If my wife and I were about to become empty nesters. Maybe thinking about downsizing our four bedroom house. Our kids are all in college or out on their own.
I pulled into the country club over the weekend and received a ton of compliments on the new Mercedes that I bought over Christmas.
My wife and I decided next Christmas we are going to celebrate in Europe. Just the two of us for ten days celebrating twenty five years of a wonderful marriage.
John Shepley, you really do have the perfect life.
Sure sounds better than a divorced father of three living in an apartment by the river. Fifty six year old man with a daughter in fourth grade. A guy who spent five decades in the same business scraping enough together just to get to the next month. A guy driving around with the check engine light on hoping that light stays green.

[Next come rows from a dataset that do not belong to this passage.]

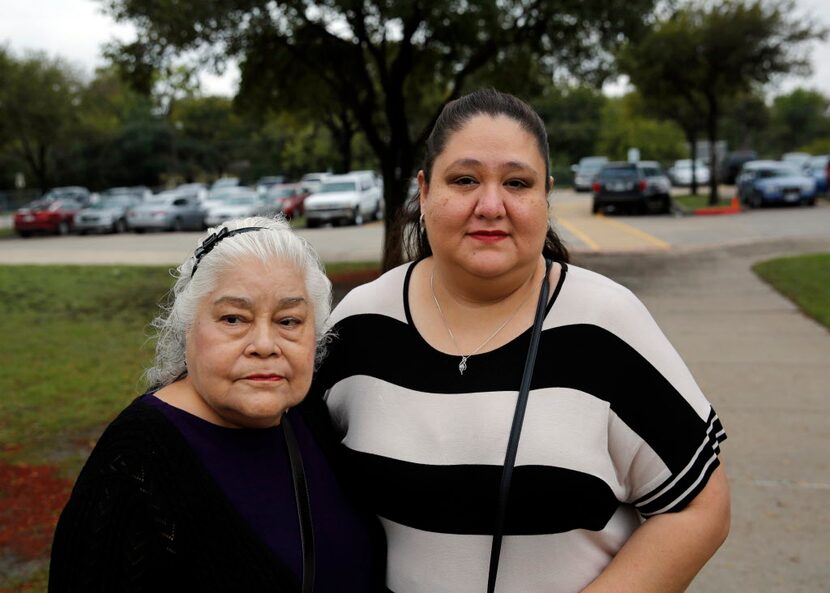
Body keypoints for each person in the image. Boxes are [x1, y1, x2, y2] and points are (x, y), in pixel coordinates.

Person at [312, 89, 730, 593]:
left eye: (517, 183)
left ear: (545, 197)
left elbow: (701, 507)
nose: (491, 205)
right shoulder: (359, 323)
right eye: (464, 180)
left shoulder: (606, 325)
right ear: (423, 192)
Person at [49, 217, 386, 593]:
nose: (264, 344)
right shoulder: (135, 464)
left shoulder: (311, 419)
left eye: (289, 320)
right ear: (187, 327)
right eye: (233, 318)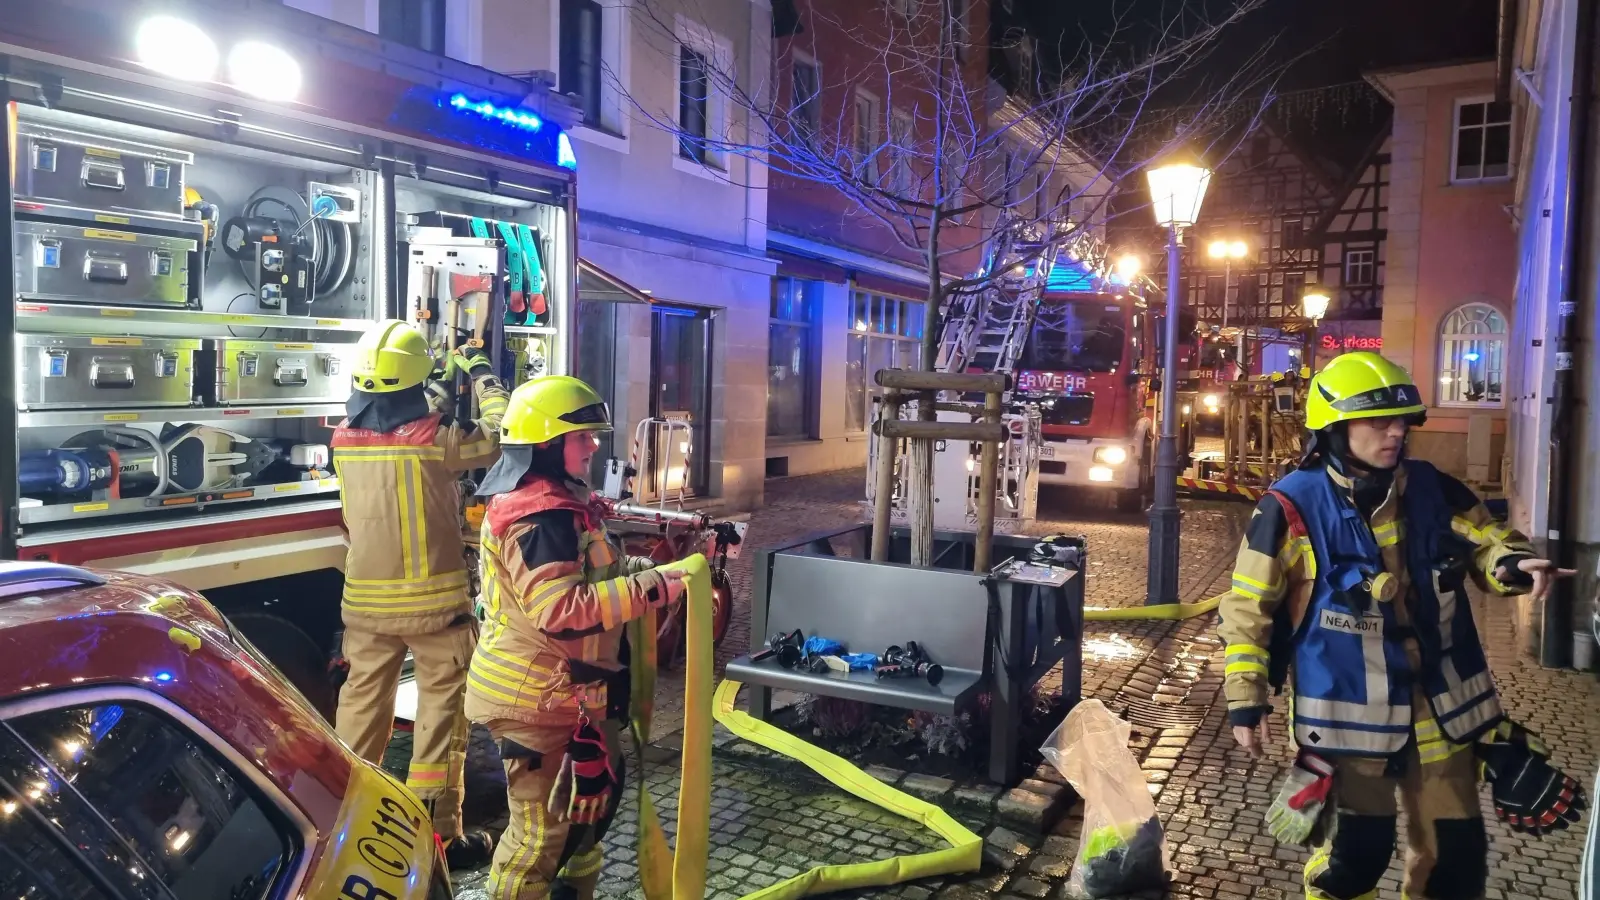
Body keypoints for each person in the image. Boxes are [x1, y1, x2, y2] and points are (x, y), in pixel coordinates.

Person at [1217, 351, 1585, 900]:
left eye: (1401, 422)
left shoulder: (1433, 489)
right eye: (1378, 422)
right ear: (1335, 429)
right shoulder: (1290, 507)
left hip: (1443, 712)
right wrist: (1246, 699)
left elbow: (1488, 541)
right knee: (1354, 863)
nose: (1396, 433)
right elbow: (1248, 609)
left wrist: (1512, 564)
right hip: (1347, 724)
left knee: (1456, 863)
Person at [466, 375, 686, 900]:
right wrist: (651, 589)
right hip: (537, 702)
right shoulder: (539, 517)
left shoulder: (558, 503)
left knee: (586, 824)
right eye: (580, 436)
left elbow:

This guy sounds like a loser…
Whenever I felt sorry for myself around my dad, he would start making a whimpering sound and say, “whoa is me! This isn’t fair! Ohhhh, whoa is me!” Suddenly the whimpering act would end and in a stern voice he would say, “nobody gives a flying fuck about old poor John Shepley! Quit feeling sorry for yourself, you look pitiful!”
My dad didn’t have a “Play like a Champion” sign above the front door. My dad had a blunt tongue and a sharp comment to do his motivating!

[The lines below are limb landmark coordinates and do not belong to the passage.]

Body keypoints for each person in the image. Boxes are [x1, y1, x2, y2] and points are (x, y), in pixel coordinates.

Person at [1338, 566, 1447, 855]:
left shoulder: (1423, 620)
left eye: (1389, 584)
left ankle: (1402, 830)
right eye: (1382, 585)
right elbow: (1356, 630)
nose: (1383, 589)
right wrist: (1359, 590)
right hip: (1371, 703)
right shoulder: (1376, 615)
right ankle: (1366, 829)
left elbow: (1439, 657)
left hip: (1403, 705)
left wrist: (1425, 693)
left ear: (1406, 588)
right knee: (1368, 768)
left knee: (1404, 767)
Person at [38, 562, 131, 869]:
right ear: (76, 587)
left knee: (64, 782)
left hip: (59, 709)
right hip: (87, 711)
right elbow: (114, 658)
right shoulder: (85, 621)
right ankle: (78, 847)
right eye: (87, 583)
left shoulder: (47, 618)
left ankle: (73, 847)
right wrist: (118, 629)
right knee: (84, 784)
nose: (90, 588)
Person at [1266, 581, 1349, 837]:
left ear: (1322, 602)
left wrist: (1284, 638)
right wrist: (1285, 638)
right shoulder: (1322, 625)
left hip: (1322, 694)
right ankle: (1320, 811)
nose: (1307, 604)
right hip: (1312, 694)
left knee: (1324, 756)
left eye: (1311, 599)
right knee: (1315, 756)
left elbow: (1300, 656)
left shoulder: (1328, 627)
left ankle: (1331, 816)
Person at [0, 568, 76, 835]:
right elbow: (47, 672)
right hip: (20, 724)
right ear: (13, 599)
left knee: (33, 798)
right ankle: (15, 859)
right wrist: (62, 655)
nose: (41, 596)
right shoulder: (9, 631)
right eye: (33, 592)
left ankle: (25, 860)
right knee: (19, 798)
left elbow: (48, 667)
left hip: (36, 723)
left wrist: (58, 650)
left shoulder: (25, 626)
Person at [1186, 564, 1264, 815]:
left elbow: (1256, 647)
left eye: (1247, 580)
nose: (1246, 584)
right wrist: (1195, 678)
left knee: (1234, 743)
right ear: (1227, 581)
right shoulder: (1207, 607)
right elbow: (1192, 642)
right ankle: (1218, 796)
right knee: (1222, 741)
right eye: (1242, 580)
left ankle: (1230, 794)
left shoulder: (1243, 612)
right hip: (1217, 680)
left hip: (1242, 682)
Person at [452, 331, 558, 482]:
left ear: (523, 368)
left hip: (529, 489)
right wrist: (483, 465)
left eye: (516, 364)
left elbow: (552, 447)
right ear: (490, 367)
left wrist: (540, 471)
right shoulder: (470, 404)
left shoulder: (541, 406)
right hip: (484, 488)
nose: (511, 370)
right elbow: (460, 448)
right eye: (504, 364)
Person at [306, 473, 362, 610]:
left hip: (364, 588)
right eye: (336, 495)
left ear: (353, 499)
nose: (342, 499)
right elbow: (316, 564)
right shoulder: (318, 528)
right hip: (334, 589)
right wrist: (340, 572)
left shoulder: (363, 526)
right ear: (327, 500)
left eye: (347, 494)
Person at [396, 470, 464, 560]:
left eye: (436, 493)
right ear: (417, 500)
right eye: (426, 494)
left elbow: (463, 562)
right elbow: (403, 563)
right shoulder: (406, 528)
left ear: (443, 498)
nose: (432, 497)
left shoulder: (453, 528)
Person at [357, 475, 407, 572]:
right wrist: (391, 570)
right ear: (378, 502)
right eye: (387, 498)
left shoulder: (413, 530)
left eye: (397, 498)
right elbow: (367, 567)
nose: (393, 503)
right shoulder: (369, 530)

The successful guy living in the affluent suburb sure seems to have a perfect life. He doesn’t have a worry in the world.

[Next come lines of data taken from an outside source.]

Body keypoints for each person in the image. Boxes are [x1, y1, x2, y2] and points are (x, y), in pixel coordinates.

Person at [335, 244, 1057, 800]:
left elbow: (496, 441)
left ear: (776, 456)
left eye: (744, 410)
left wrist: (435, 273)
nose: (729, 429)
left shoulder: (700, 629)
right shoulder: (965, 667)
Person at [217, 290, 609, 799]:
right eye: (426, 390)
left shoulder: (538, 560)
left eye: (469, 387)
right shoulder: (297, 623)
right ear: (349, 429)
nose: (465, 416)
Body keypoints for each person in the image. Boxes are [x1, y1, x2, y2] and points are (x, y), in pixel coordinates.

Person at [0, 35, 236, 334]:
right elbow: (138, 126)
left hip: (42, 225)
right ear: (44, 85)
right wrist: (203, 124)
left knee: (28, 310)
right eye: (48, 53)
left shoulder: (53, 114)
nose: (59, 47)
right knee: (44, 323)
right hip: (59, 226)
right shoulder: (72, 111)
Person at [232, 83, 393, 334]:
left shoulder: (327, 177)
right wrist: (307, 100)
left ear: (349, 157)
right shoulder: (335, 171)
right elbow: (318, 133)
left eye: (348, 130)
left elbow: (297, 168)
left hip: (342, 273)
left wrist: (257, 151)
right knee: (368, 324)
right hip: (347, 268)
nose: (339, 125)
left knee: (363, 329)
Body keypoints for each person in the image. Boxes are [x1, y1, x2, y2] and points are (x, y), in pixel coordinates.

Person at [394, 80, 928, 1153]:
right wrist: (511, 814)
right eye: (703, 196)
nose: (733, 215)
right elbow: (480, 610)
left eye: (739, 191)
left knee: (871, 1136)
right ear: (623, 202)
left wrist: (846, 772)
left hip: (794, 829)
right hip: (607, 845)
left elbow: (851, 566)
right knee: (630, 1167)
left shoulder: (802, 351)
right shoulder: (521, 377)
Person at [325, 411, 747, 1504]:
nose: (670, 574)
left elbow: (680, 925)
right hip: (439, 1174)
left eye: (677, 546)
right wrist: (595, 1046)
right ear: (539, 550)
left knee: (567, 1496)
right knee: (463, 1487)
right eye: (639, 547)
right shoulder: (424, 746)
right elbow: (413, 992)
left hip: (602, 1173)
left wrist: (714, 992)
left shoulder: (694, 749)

“And you may find yourself in a beautiful house, with a beautiful wife
And you may ask yourself, ‘Well, how did I get here?’”
Life might not be perfect… what might sound perfect or look perfect has just as many flaws.
I think I’ll keep waking up in the illusion that I live in. It is the only imperfect one that I get.
Because I’m too legit, too legit to quit! Which is a hint for the code on the bottom right corner of the chalkboard.